The result is that you often still this kind of defensive programming, where argparse ensures that an invariant holds, but other functions still check the same invariant later on because they might have been called a different way or just because the developer isn't sure whether everything was checked where they are in the program.

What I think the author is looking for is a combination of argparse and Pydantic, such that when you define a parser using argparse, it automatically creates the relevant Pydantic classes that define the type of the parsed arguments.

[+] geon|6 months ago|reply
I just recently implemented my own parser combinator lib in typescript too. It was surprisingly simple in the end.

This function parses a number in 6502 asm. So `255` in dec or `$ff` in hex: https://github.com/geon/dumbasm/blob/main/src/parsers/parseN...

I looked at several typescript libraries but they all felt off. Writing my own at least ensured I know how it works.

[+] AndrewDucker|6 months ago|reply
This is one of the things that makes me glad that PowerShell does all of this intrinsically.
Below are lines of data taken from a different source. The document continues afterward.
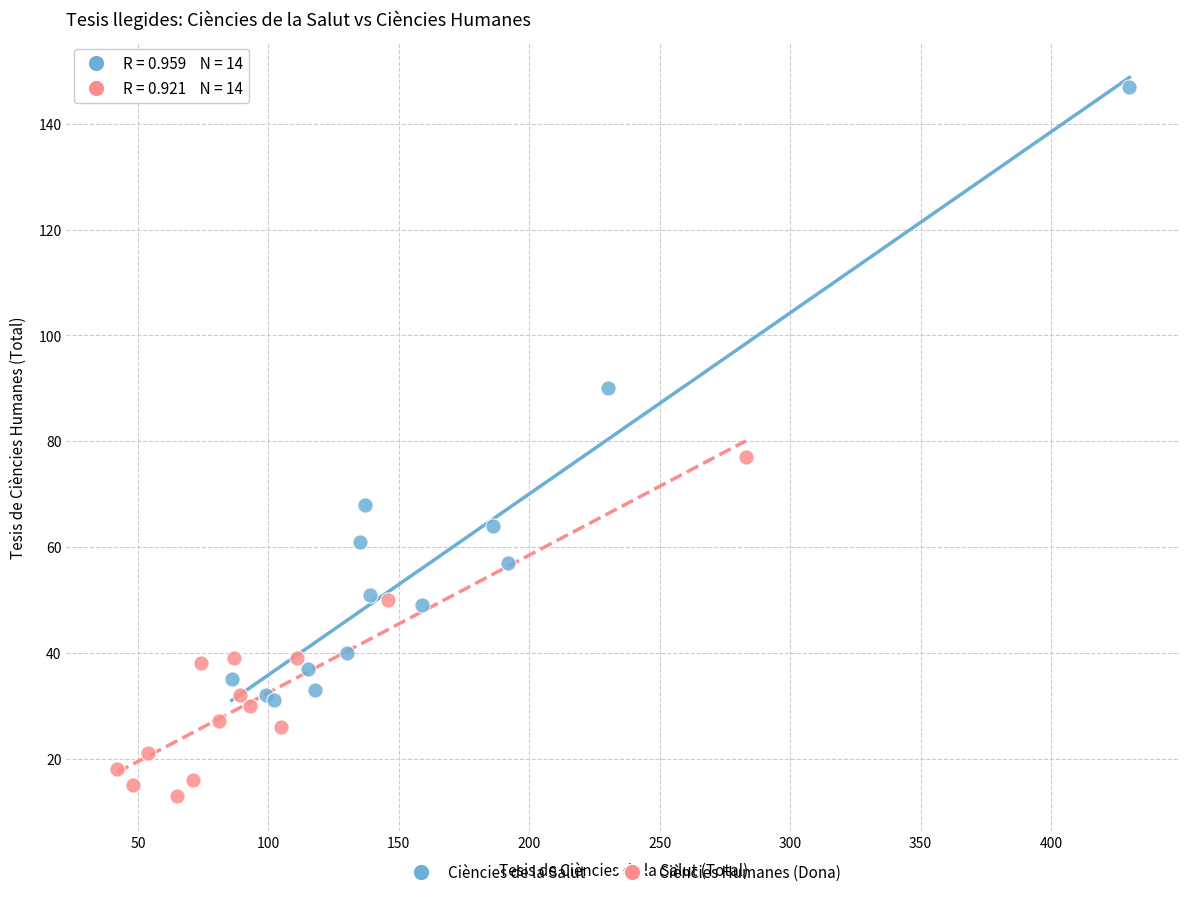

What are all the series names shown in the legend?

Ciències de la Salut, Ciències Humanes (Dona)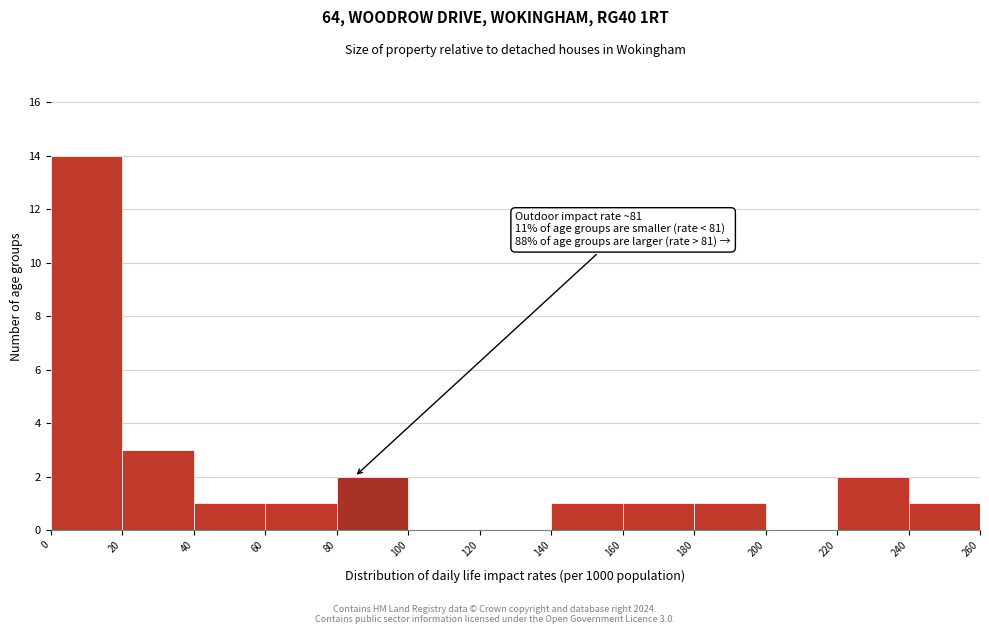

Over which range of the x-axis is the bar tallest?

0 to 20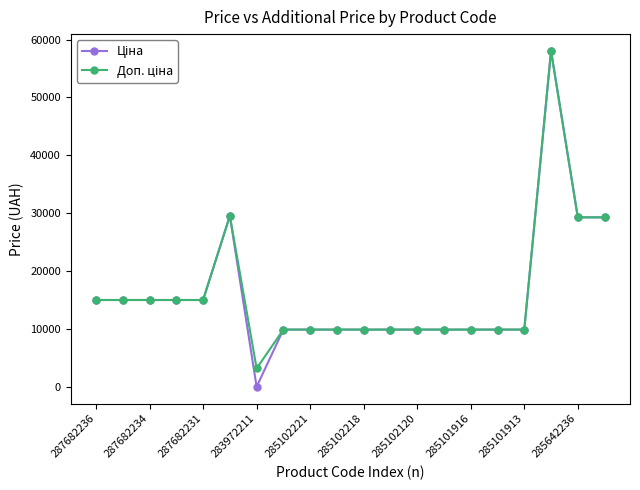

What is the greatest value displayed?

58037.0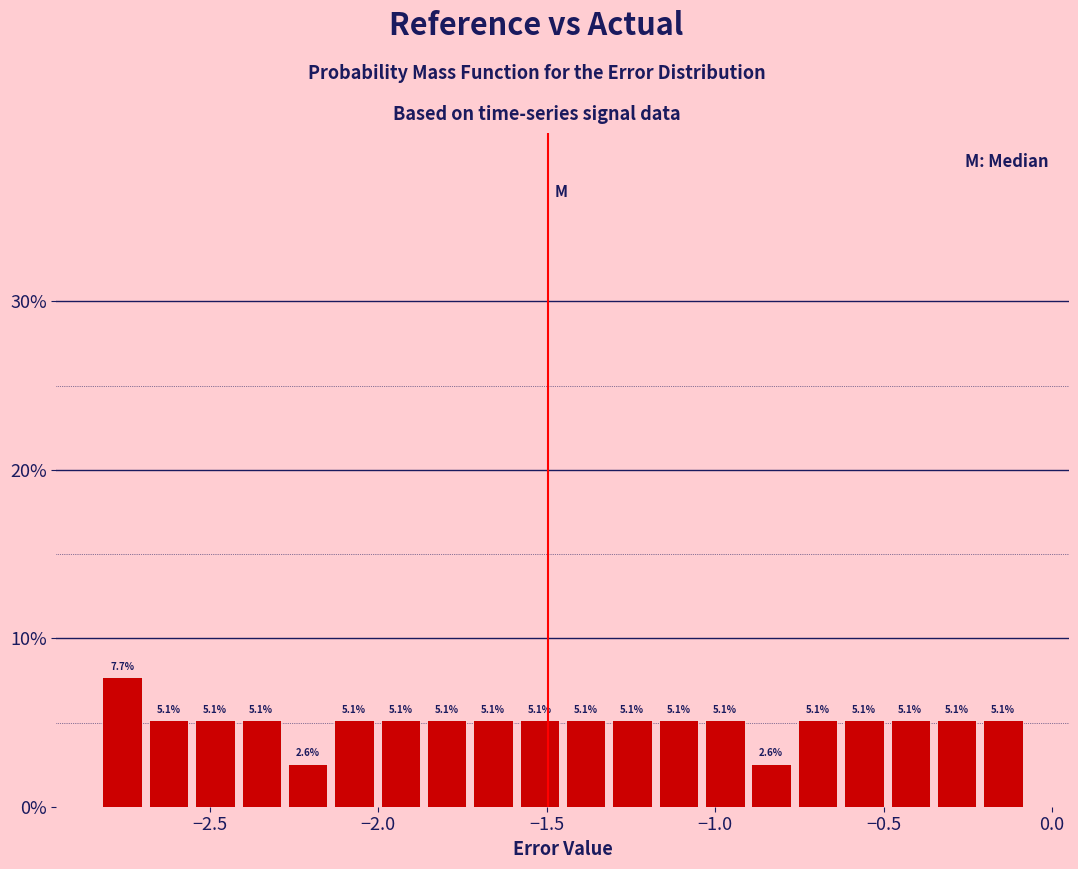

Read against the x-axis, roughly where is the centre of the tallest bar?

-2.75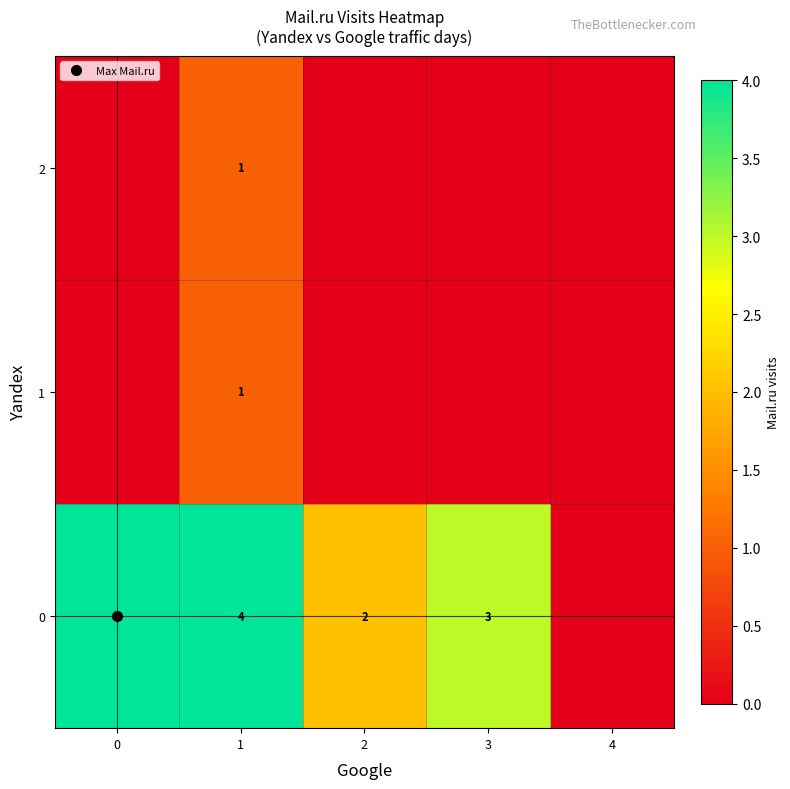

How many data points in 0 are less than 3?

2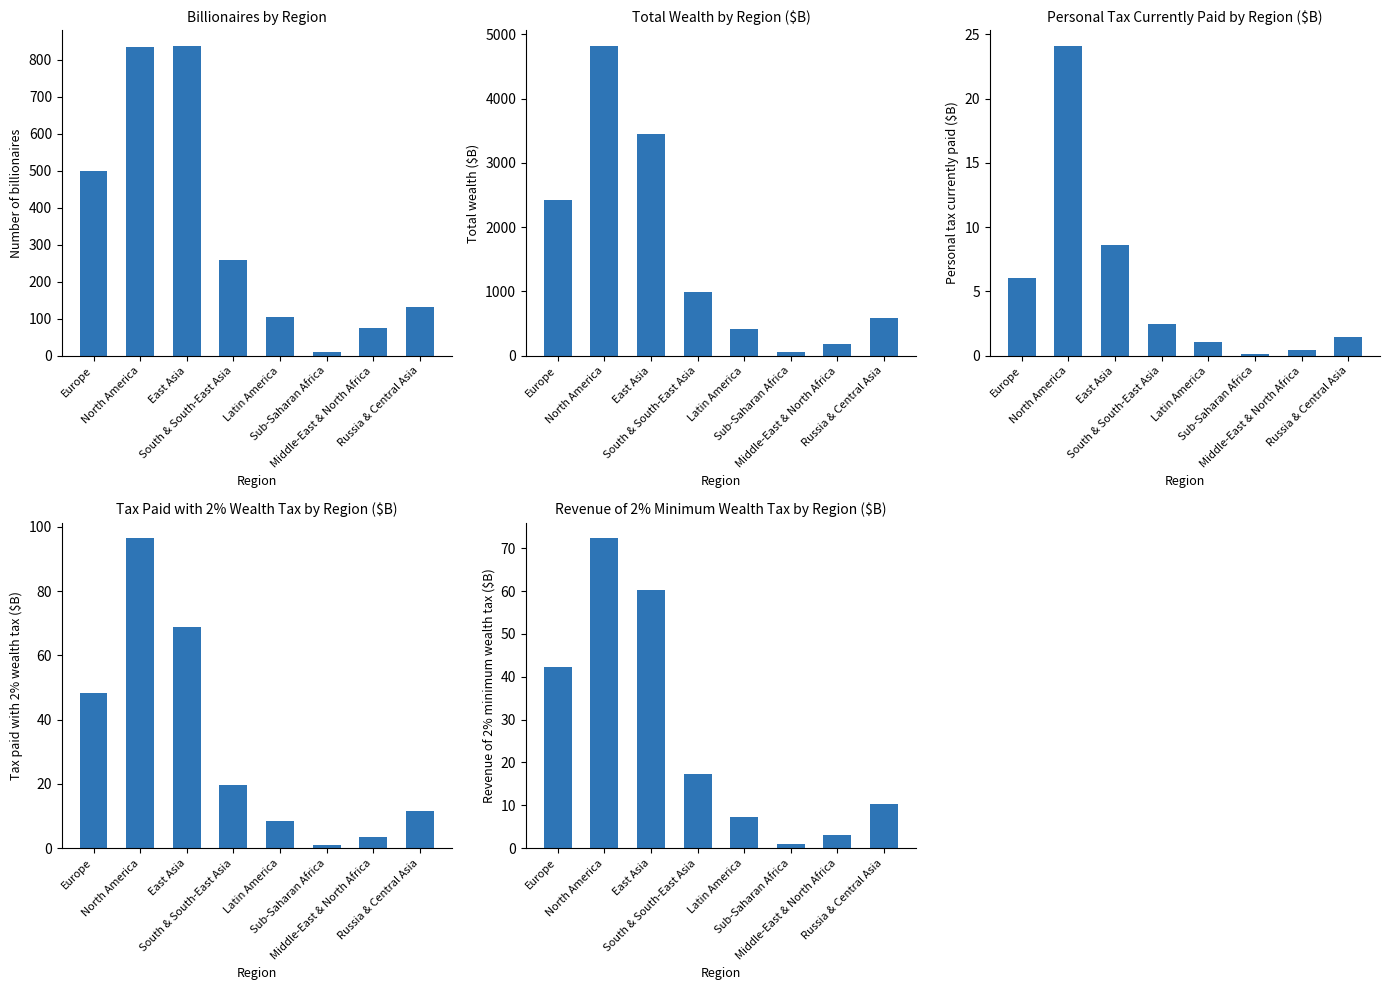

Which has a higher value, Sub-Saharan Africa or Europe?

Europe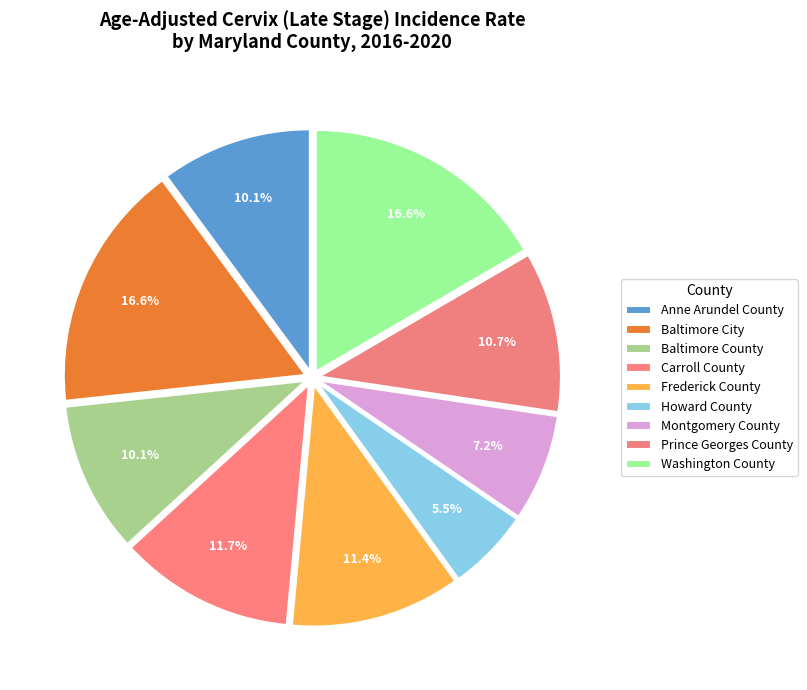

What is the total percentage of Montgomery County and Baltimore County?

17.3%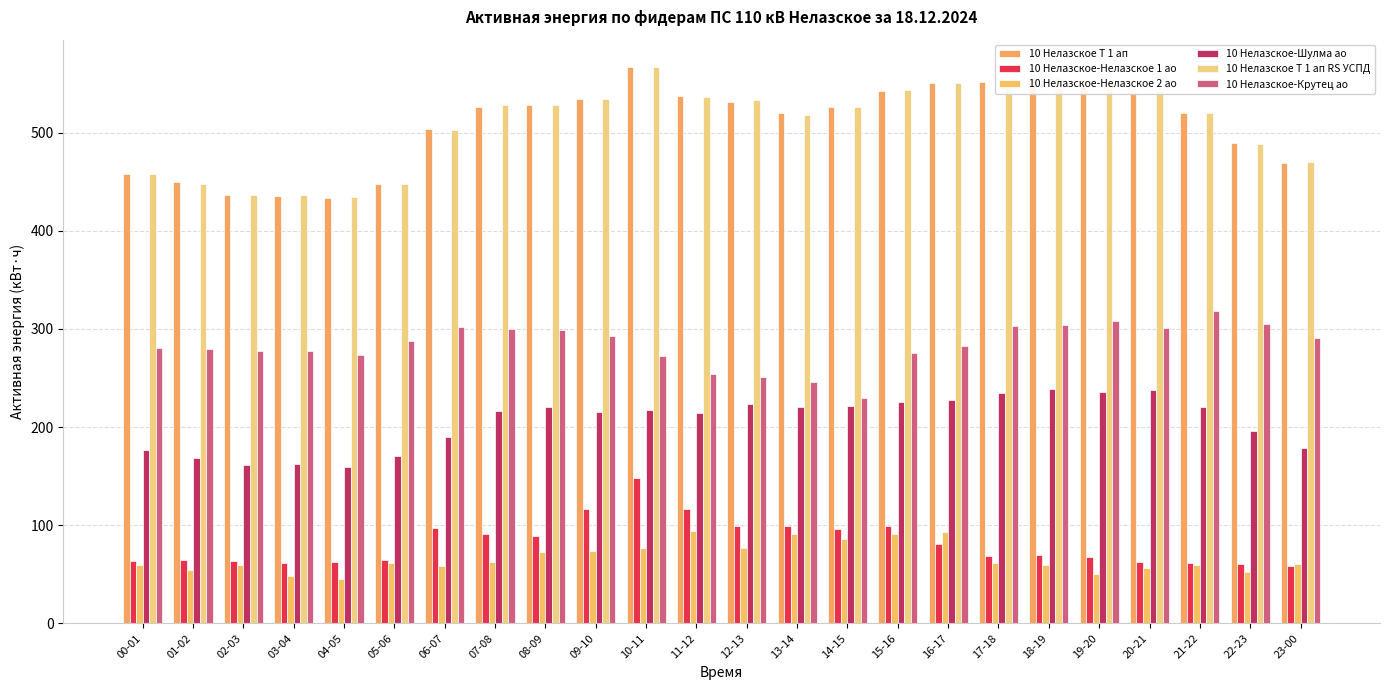

The 10 Нелазское-Нелазское 1 ао series shows 98.7 at 15-16. True or false?

True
I define the parameters, it makes sure that the arguments make sense and match them (and their validation).
[+] AnimalMuppet|6 months ago|reply
Well, they're dictating that if you want them to use it, do it this way. Some people want others to use the programs they write; for such people, the GP actually has been given the right to have some valid say in the matter.

Why CLIs in particular? Because they usually are smaller tools. For a big, important tool, you might be willing to jump through more hoops (installing the right runtime), but for a smaller, less important tool, it's just not worth it.

[+] dvdkon|6 months ago|reply
I, for one, do think the world needs more CLI argument parsers :)

This project looks neat, I've never thought to use parser combinators for something other than left-to-right string/token stream parsing.

And I like how it uses Typescript's metaprogramming to generate types from the parser code. I think that would be much harder (or impossible) in other languages, making the idiomatic design of a similar similar library very different.